15 Responses to The Naked City

  1. Anonymous says:

    danny – why are you always hating on seahorses – huh? they are an important part of the animal kingdom and its’ delicate food chain.

    anyway – billy saint was clearly getting his gary mcfarland whistle on.. gotta like that. although this pre-dates gary, right? so even more kudos on originality mr. saint. i raise a breakfast budweiser in your direction.

    el spanky

  2. Wow, love the tunes. That Johnny Frigo track has an almost identical bassline to Nico Gomez’s “Caballo Negro”. He’s another exotica/soundtrack groover which you are probably familiar with. The boogaloo was much appreciated as well!

  3. Mr Fab says:

    Cool, thanks! Harvey Anderson’s listened to Mancini’s “Fallout” from “Peter Gunn” once or a thousand times, methinks. As well he should.

    “Musique Noir” I always called this stuff – the phrase “crime jazz” is a bit clunky.

  4. Don’t get me wrong, Spanky, I LOVE the Seafair label design. Its sister label Bolo sustained the maritime theme with a picture of a ship’s steering wheel.

    Good call on Gary McFarland, I like his artless whistling, too, but you’re right – that stuff came out after Billy Saint & co. Lots of whistling records from those years, though. Toots Thielmans had a jazz album where he did a lot of atmospheric whistling.

  5. Thanks for the tip, Captain Planet – I don’t know Gomez’s version of “Caballo Negro,” actually, I’ll definitely watch out for it. (I have heard Perez Prado’s version, though – maybe the original version?)

  6. I do like “musique noir.”

    But, yeah, “crime jazz” was one of those terms coined retroactively, like “garage” or “rockabilly” and other record collector appellations. I think it’s useful phraseology, though.

  7. Anonymous says:

    ok – ok I won’t sick my animal rights friends on you.. 🙂 but i tell you the seahorse really does stand in nicely for the letter S

    sesame street pete aka spanky

  8. Anonymous says:

    me will give you bags of money for good record.

  9. Anonymous says:

    the man behind the music…

    gasp…dj little danny in the flesh

  10. Khthonian says:

    You should be a music columnist. Like for Slate. Or something.
    “music lingering like cigarette smoke”
    “this is just what I hear in my dream sequences”
    “tickles our temporal lobes and draws us skillfully into her vision”
    “you could have drilled straight through the Earth’s crust with this one”

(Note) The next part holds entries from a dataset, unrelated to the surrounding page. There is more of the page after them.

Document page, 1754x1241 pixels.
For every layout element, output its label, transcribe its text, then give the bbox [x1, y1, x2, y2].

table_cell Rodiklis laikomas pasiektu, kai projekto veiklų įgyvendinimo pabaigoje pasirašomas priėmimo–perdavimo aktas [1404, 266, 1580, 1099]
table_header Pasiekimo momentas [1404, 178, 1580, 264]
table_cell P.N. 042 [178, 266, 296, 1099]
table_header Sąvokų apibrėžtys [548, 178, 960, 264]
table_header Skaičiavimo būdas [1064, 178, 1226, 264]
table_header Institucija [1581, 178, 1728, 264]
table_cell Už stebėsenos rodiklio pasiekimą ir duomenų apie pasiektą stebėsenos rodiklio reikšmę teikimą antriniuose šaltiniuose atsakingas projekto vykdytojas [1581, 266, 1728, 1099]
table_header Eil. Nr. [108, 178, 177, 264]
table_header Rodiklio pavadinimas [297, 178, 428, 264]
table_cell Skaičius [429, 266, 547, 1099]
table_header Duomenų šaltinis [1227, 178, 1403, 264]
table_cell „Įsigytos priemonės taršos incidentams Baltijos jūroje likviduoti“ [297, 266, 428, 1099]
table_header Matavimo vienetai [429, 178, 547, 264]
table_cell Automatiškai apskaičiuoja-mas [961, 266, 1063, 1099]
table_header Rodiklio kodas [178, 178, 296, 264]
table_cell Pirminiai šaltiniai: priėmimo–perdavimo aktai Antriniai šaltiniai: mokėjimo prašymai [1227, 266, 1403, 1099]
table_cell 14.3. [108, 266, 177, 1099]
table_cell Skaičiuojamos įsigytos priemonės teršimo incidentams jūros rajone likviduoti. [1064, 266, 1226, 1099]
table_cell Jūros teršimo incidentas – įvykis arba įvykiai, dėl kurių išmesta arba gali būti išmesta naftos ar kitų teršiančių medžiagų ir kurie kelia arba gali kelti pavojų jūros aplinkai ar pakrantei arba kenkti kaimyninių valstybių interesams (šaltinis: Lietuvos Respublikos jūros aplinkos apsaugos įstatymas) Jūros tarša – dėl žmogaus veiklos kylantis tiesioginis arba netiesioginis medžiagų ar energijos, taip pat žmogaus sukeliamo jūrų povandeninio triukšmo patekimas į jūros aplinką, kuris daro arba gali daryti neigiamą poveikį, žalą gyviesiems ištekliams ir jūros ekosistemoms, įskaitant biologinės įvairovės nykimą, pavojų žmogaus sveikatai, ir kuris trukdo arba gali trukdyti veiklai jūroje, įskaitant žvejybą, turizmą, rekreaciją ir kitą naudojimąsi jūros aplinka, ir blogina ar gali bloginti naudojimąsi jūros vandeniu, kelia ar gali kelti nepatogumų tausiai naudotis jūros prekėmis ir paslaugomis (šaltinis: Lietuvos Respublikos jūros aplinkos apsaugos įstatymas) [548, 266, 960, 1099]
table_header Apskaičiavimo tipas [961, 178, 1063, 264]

    Turns of phrase suit you! By the way, is there a way to get a live set you performed or an mp3 of your show posted or something? That would rock. Please! Whos with me?

  11. Thank you Natezomby! There are lot of great music blogs out there that – I believe – ultimately limit their audiences because not enough attention is paid to the writing and, in my own small way, I’m trying to change this. Sometimes you need more than just mp3’s and a sentence or 2. Again, of course, that’s just my own personal feeling on things.

  12. Oh, and also: hopefully in the not-too-distant future I’ll start posting some DJ mixes (funny, my girlfriend just suggested this, too). As soon as as I have them spare time, that is. Whew.

  13. Brian says:

    Billy Saint recorded at least one other side for Seafair, “Tanganyika/Who Walks in the Garden?” I am glad someone has another record of his. I found mine in Las Vegas.